**Tugas Anda**
1. Menurut teks tentang subsidi BBM, berapa nilai subsidi dan kompensasi untuk harga BBM, LPG, dan listrik?
2. Lanjutkan teks tentang subsidi BBM dari titik akhirnya.

**Teks Bacaan**
--------------------------------
ISLAMTODAY ID— Pemerintah dalam beberapa pekan terakhir mewacanakan untuk menaikkan harga BBM bersubsidi. Pemerintah beralasan upaya menyubsidi dan mengkompensasi harga BBM, LPG dan listrik senilai Rp 502,4 triliun telah membebani Anggaran Pendapatan dan Belanja Negara (APBN).
Hal lain yang juga terus digebar-gemborkan oleh pemerintah ialah berkaitan subsidi BBM yang ada tidak tepat sasaran. Sebagian besar BBM subsidi dinikmati oleh kalangan mampu.
Menteri Keuangan (Menkeu) Sri Mulyani menjelaskan jumlah anggaran subsidi BBM yang tidak tepat sasaran tersebut. Terutama anggaran BBM jenis Pertalite, yang 80%nya dinikmati golongan mampu dan sangat kaya.
--------------------------------
**Kumpulan Data**

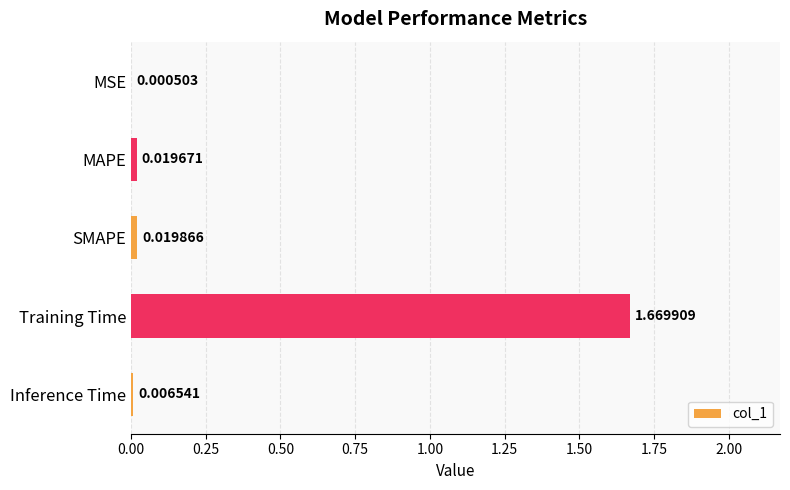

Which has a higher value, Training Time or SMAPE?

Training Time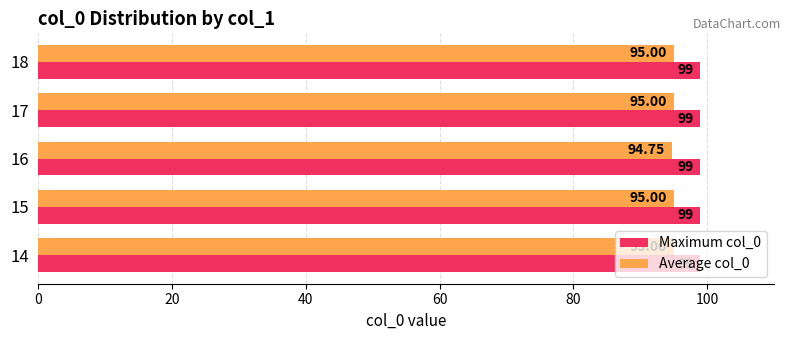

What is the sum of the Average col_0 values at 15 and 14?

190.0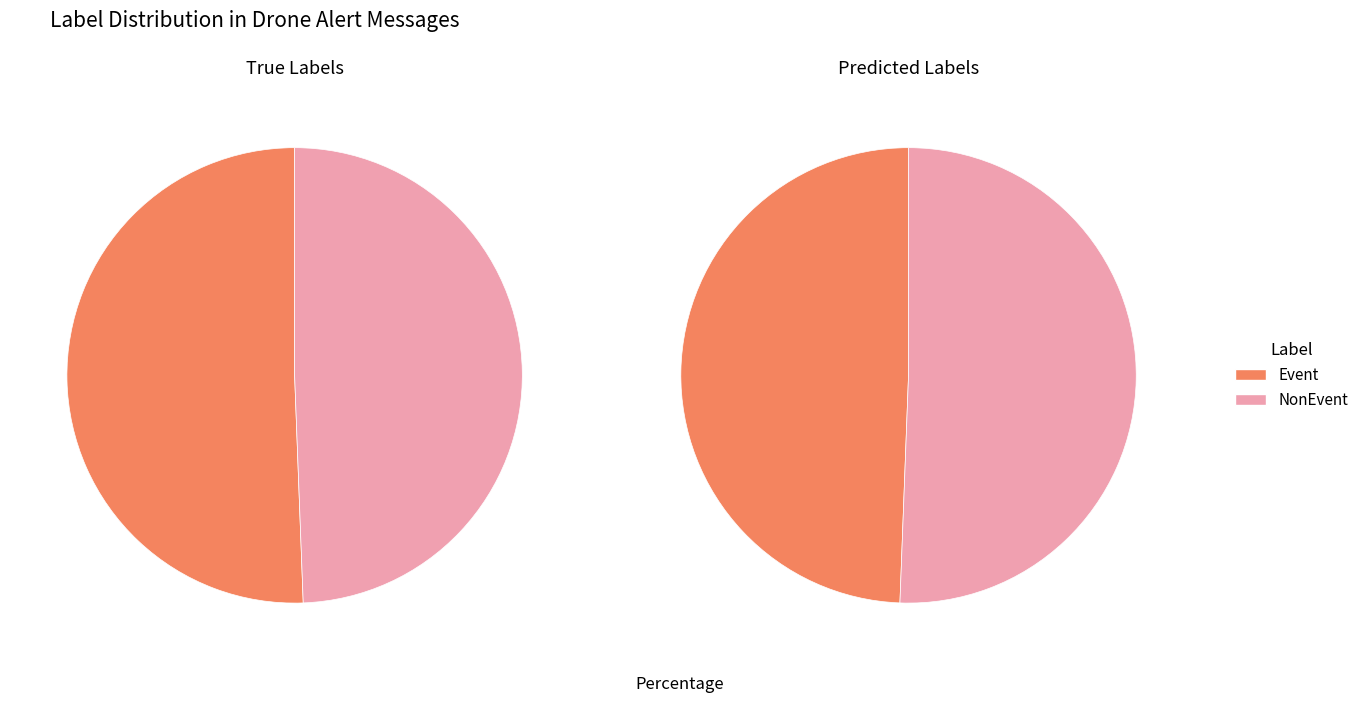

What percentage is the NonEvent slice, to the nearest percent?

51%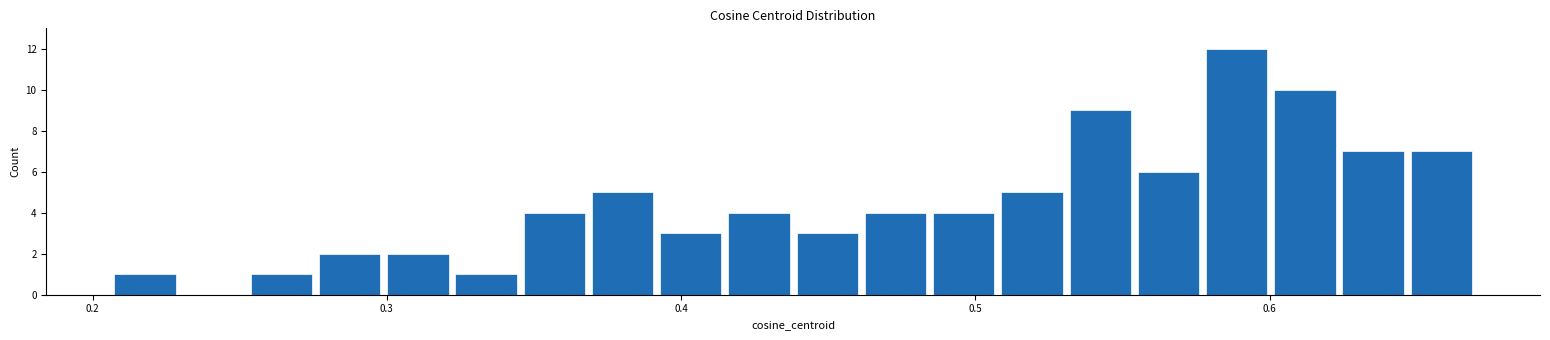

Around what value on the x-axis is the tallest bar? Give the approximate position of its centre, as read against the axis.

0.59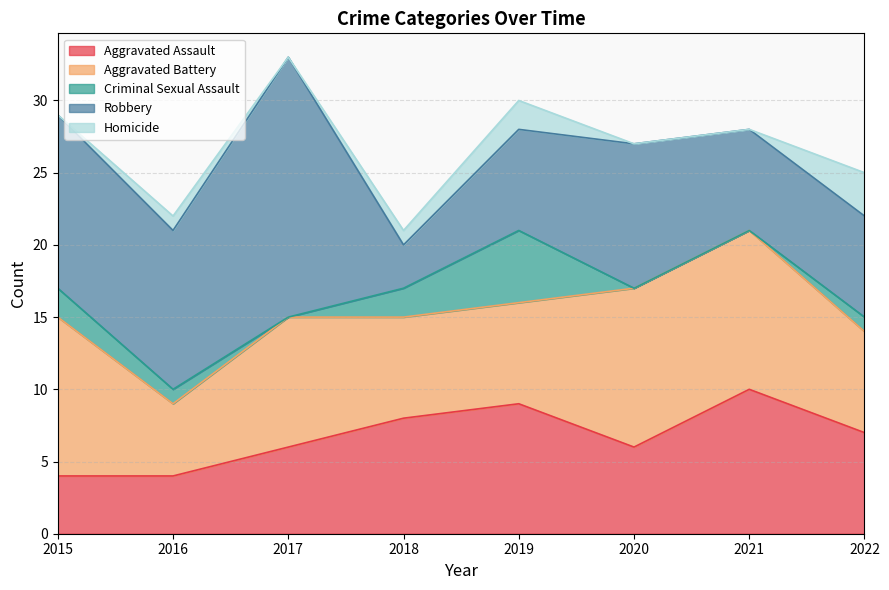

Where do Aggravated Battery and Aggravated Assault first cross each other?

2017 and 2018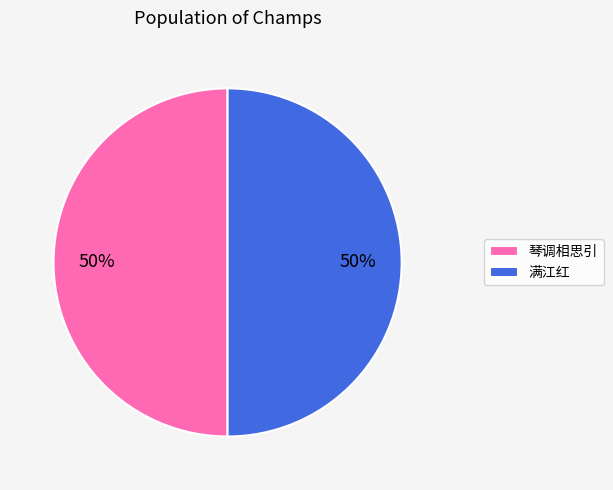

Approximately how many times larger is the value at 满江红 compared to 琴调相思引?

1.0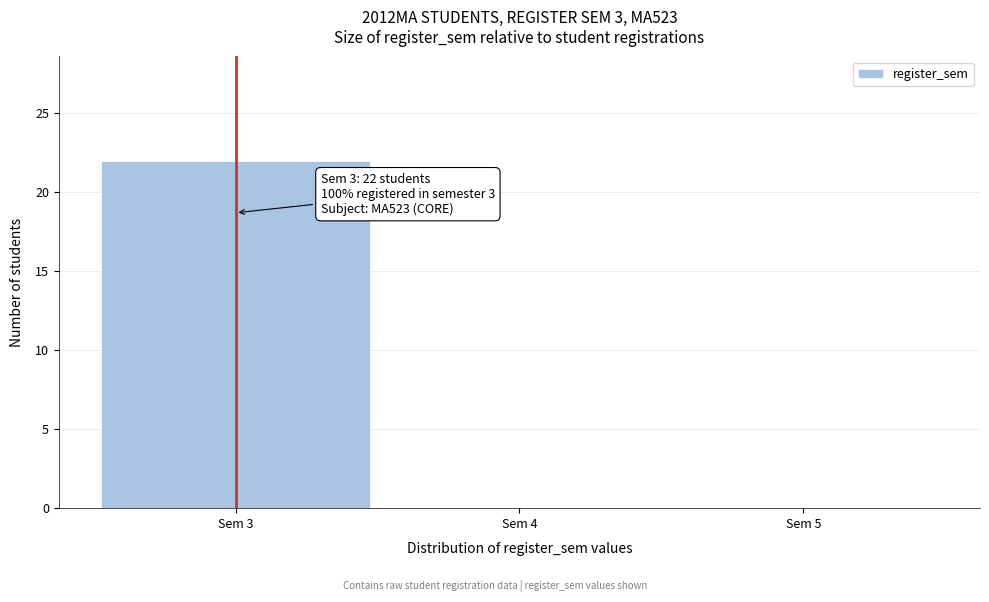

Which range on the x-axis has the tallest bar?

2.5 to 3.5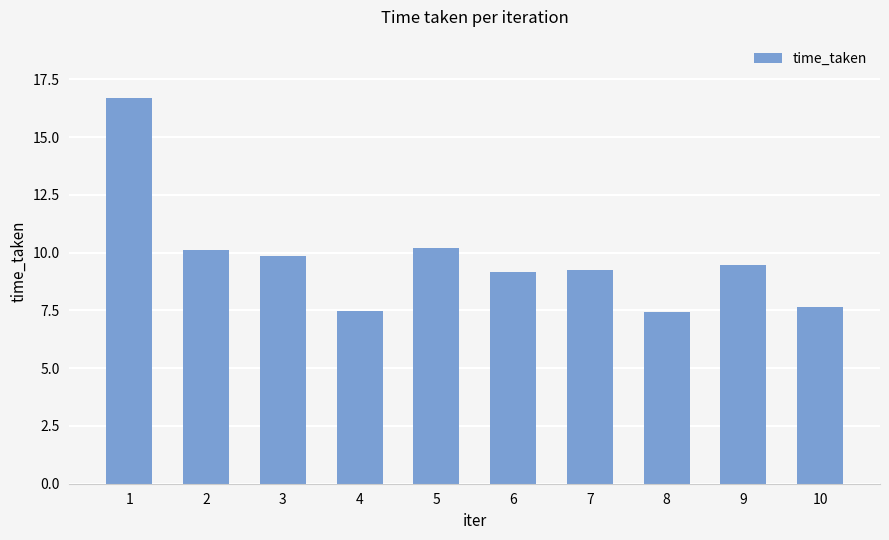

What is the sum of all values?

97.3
--------------------------------
**Jawaban Latihan**
1. Rp 502,4 triliun.

2.
“Dari Rp 93,5 triliun ini 80 persennya dinikmati oleh rumah tangga yang relatif mampu atau bahkan sangat kaya, 80 persennya. jadi hampir 60 triliun sendiri dari (Rp 93,5 T). Sedangkan masyarakat miskin yang menggunakan untuk motor dan lain-lain yang mengkonsumsi Pertalite dia hanya mengkonsumsi 20 persennya,” kata Menkeu Sri Mulyani pada konferensi pers pada Jum’at (26/8/2022).
Bukan Hanya Subsidi BBM
Ekonom Senior Universitas Indonesia (UI), Faisal Basri memberikan kritiknya terkait konferensi pers Kemenkeu. Menurutnya ada yang keliru dalam komunikasi politik yang dilakukan oleh pemerintah, seolah-olah BBM bersubsidi adalah biang kerok utama jebolnya APBN.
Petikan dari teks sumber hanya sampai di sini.